Supplied data:
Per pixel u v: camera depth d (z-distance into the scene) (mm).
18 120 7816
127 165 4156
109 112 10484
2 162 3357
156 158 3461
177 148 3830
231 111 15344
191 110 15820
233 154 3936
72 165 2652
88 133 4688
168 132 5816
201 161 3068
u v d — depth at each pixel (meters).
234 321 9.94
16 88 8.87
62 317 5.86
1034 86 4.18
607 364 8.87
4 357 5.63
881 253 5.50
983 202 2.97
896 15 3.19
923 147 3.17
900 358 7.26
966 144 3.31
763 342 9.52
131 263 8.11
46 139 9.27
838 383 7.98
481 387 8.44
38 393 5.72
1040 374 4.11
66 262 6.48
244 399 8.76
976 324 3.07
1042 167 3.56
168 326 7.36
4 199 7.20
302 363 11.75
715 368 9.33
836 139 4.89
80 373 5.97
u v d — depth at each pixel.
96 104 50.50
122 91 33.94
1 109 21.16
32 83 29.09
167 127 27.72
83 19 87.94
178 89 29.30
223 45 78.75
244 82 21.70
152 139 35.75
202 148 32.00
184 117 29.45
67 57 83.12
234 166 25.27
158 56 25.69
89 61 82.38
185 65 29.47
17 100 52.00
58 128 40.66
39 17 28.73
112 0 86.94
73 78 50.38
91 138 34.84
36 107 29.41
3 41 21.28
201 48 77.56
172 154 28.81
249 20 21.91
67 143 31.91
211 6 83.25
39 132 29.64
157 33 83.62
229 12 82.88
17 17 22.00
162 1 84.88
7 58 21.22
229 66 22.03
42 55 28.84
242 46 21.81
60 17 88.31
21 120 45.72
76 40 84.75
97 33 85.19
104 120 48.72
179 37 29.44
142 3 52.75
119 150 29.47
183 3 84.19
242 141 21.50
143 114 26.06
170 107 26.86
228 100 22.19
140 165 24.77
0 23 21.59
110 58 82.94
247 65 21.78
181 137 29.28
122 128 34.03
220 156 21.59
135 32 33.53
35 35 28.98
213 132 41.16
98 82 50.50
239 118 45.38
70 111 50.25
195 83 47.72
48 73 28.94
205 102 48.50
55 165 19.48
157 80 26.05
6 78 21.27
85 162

What is being asked: Word for word, return the lines from the one holding "97 33 85.19" through the end of the entries above.

Result:
97 33 85.19
104 120 48.72
179 37 29.44
142 3 52.75
119 150 29.47
183 3 84.19
242 141 21.50
143 114 26.06
170 107 26.86
228 100 22.19
140 165 24.77
0 23 21.59
110 58 82.94
247 65 21.78
181 137 29.28
122 128 34.03
220 156 21.59
135 32 33.53
35 35 28.98
213 132 41.16
98 82 50.50
239 118 45.38
70 111 50.25
195 83 47.72
48 73 28.94
205 102 48.50
55 165 19.48
157 80 26.05
6 78 21.27
85 162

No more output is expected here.